Тома плеснул воду в стаканы, поднялся, чтобы закрыть окно, и пересёк комнату; при этом он непрерывно наблюдал за родителями Симона Лимбра, не спуская с них глаз; конечно, в тот момент он мысленно разогревался, зная, что ему придётся быть с ними жестоким, ткнуть пальцем в свежую рану, начать допрос, о котором они ещё ничего не подозревают, попросить их подумать и сформулировать ответы, — а ведь они заморожены болью; он должен вернуть их на орбиту, и, несомненно, он готовился к разговору так же, как к уроку пения: расслаблял мышцы, успокаивал дыхание, осознавая, что пунктуация — это анатомия языка, структура смысла; он готовился так тщательно, что даже зрительно представлял будущую фразу, её интонационную линию; взвешивал первый слог, который произнесёт; тот самый слог, который расколет скорлупу тишины, выверенный, молниеносный, словно хирургический надрез, — за ним не угнаться даже юркой ящерице, взбегающей по стене, когда дрожит земля; даже трещина на яйце появляется не так быстро. И всё же он начал очень медленно, учитывая контекст ситуации: я полагаю, вы уже поняли, что мозг Симона разрушается; тем не менее все остальные внутренние органы продолжают функционировать: исключительный случай. Шон и Марианна моргнули — своеобразный способ выражения согласия. Приободрившись, Тома продолжил: я сознаю, какую боль вы испытываете; тем не менее я вынужден затронуть весьма деликатную тему, лицо медбрата озарено прозрачным сиянием; его голос повысился на тон, на полтона — и стал совсем прозрачным, когда он заявил:
— В нашем положении Симон может стать донором: он мог бы пожертвовать свои органы другим.
Бам! Тома разом возвысил хорошо поставленный голос, и кабинет, похоже, усилил его, как гигантский микрофон; высокоточное прикосновение — шасси «Дассо Рафаля»[64] на палубе авианосца; кисть китайского каллиграфа; мяч, принятый теннисистом. Шон вскинул голову, Марианна вздрогнула — оба впились глазами в Тома: с ужасом они начали осознавать, что происходило в кабинете и чего требовал этот красивый молодой человек с чеканным профилем; этот красавчик, который так спокойно продолжил: я хотел бы знать: может быть, ваш сын затрагивал эту тему, когда вы с ним разговаривали?
Стены вальсировали, пол качался; Марианна и Шон были сражены наповал. Рты разинуты, взгляды плавают по поверхности журнального столика, руки завязываются в узел; воцарилось молчание, оно разлилось по помещению — чёрное, густое, головокружительное; молчание перемешало панику со смятением, с замешательством.

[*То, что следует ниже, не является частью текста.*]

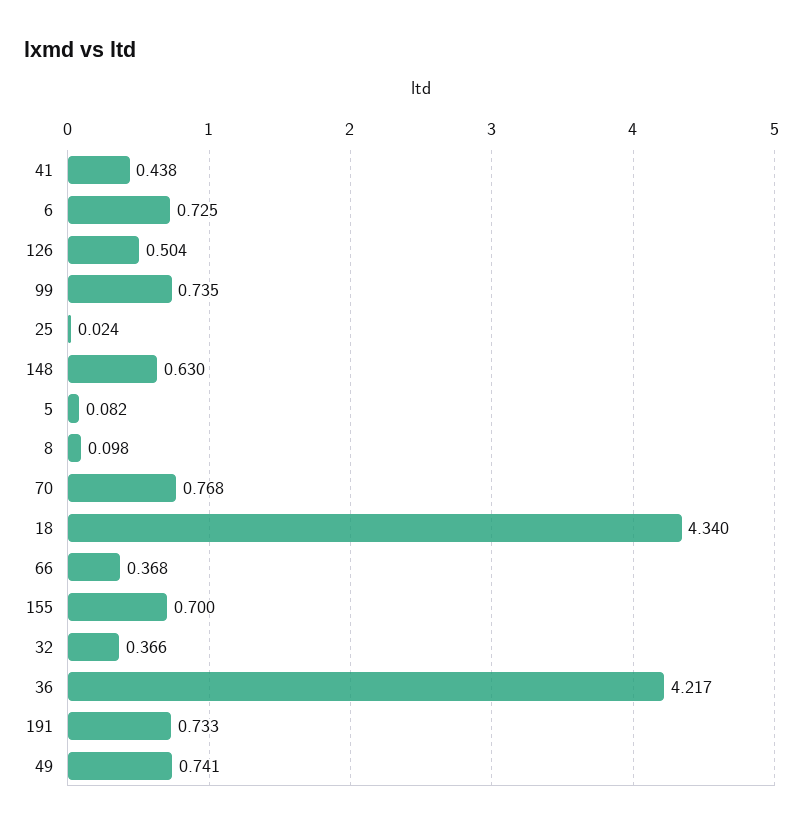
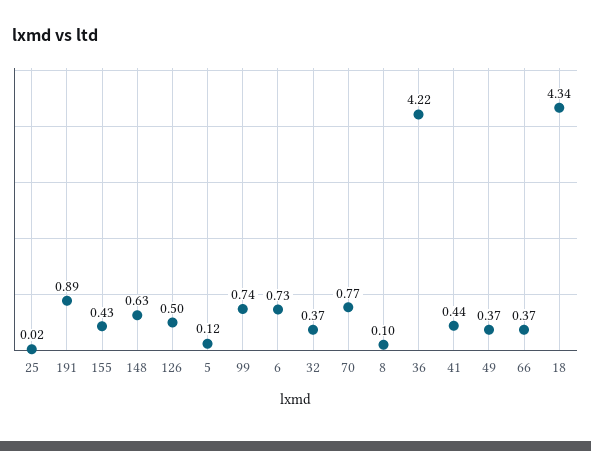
5: 0.082 -> 0.12
155: 0.7 -> 0.43
191: 0.733 -> 0.89
49: 0.741 -> 0.37

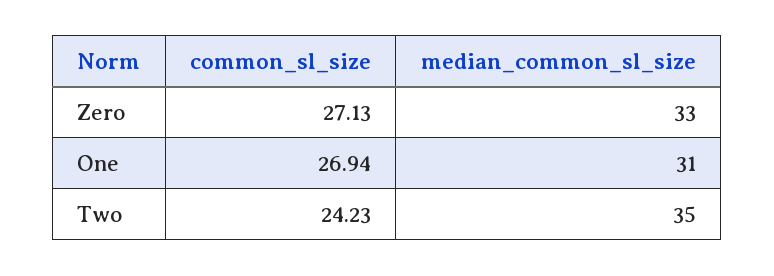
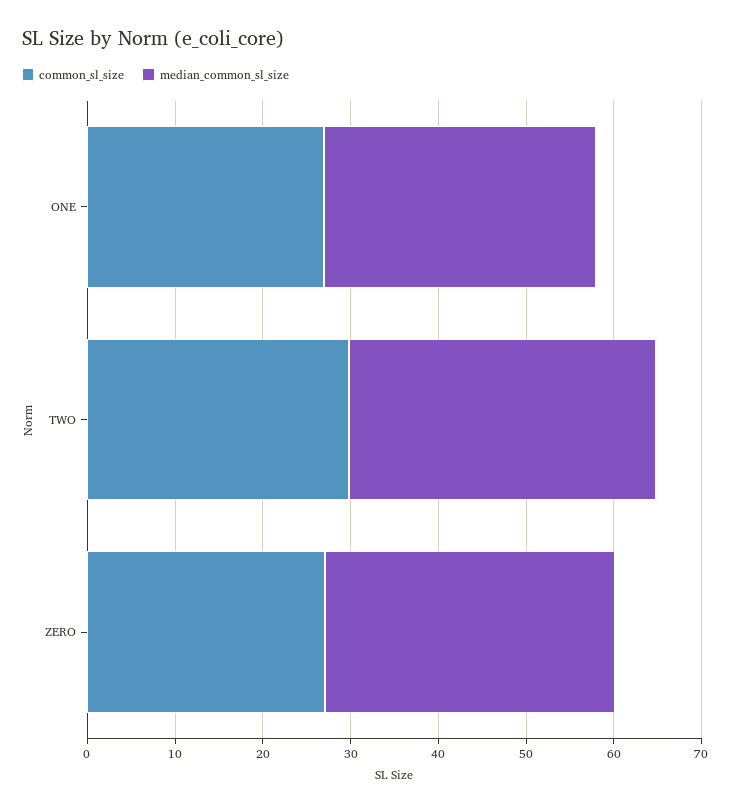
common_sl_size, Two: 24.23 -> 30

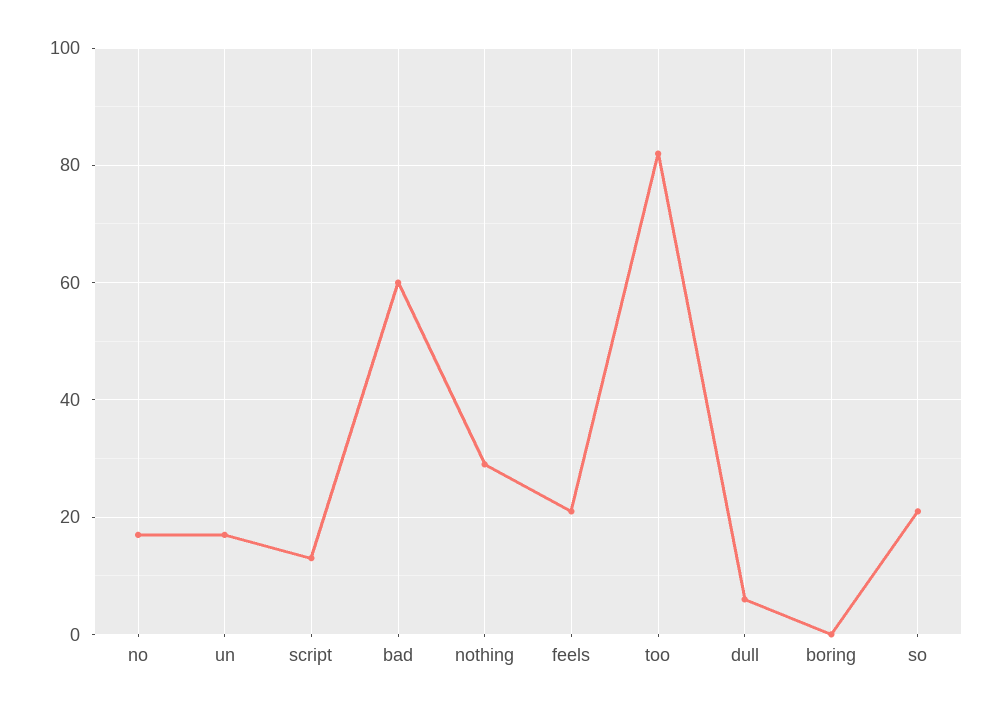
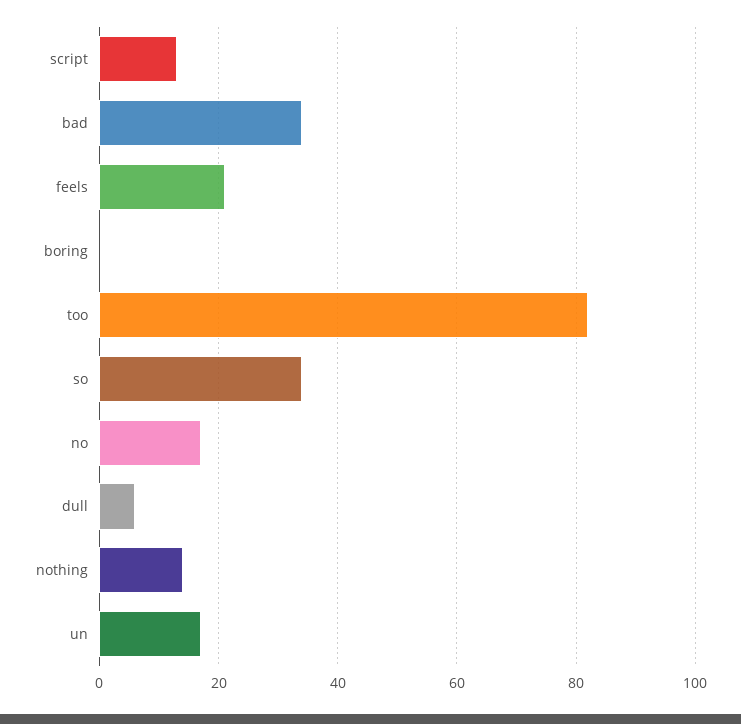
bad: 60 -> 35
nothing: 30 -> 15
so: 20 -> 35

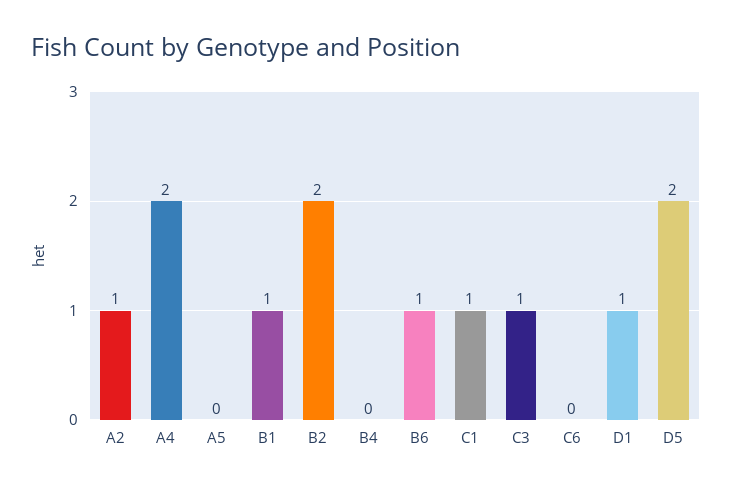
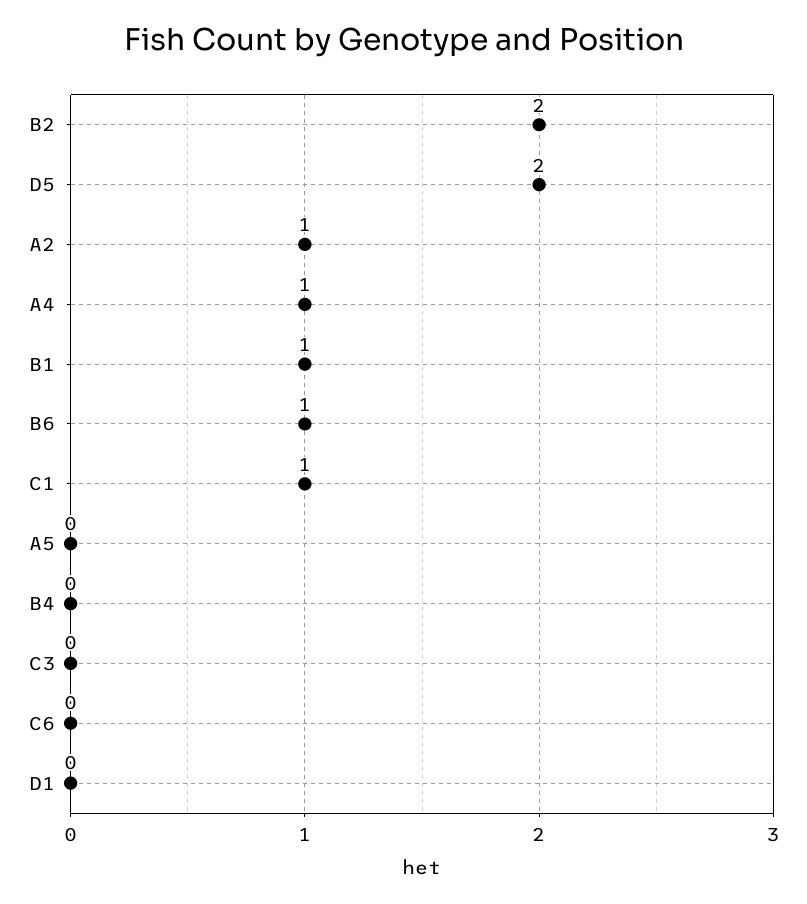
A4: 2 -> 1
C3: 1 -> 0
D1: 1 -> 0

Пустота разинула пасть; эта пустота прямо перед ними; пустота, которую они воспринимали как что-то, ибо невозможно, немыслимо представить её как ничто. Они вместе сражались с этой воздушной ямой, хотя в головах у них рождались абсолютно разные вопросы, разные эмоции: с возрастом Шон стал отшельником и молчуном, соединил в себе незамутнённый атеизм с лирической духовностью, взращённой на мифах Океании, тогда как Марианна в душе осталась девочкой, идущей к первому причастию: платье в цветах, коротенькие носочки, на лбу веночек из свежих цветов и просфора, прилипшая к нёбу; по вечерам она всегда долго молилась, стоя на коленях на верхней «полке» двухъярусной кровати, которую делила с сестрой; Марианна громко произносила молитву, не обращая внимания на кусачую пижаму; и теперь, заходя в церкви, она вслушивалась в тишину, как в сокровенную тайну, искала глазами крошечный красный огонёк, сияющий за алтарём, вдыхала тяжёлый аромат воска и фимиама, любовалась дневным светом, просеянным сквозь разноцветные витражи, деревянными статуями с раскрашенными глазами; однако лучше всего она помнила странное ощущение, охватившее её, когда она сняла с шеи символ веры; и Шон, и Марианна были захвачены видениями смерти, картинами загробной жизни; они представляли себе эти пространства, осенённые вечностью: бездна, исчезнувшая в морщине у космоса; царствие верующих; сад, в котором, повинуясь Деснице Божьей, из мёртвых восстают существа с возрождёнными телами; затерянная в джунглях долина, где кружат одинокие души; пустыня из пепла; сон, ответвление, Дантова дыра средь волн морских, а также чудесные берега, добраться до которых можно в деревянной пироге, изготовленной с величайшей любовью. Они оба наклонились вперёд, прижали руки к животам, чтобы пережить шок; мысли их скапливались в воронке вопросов, которые Лимбры никак не могли сформулировать.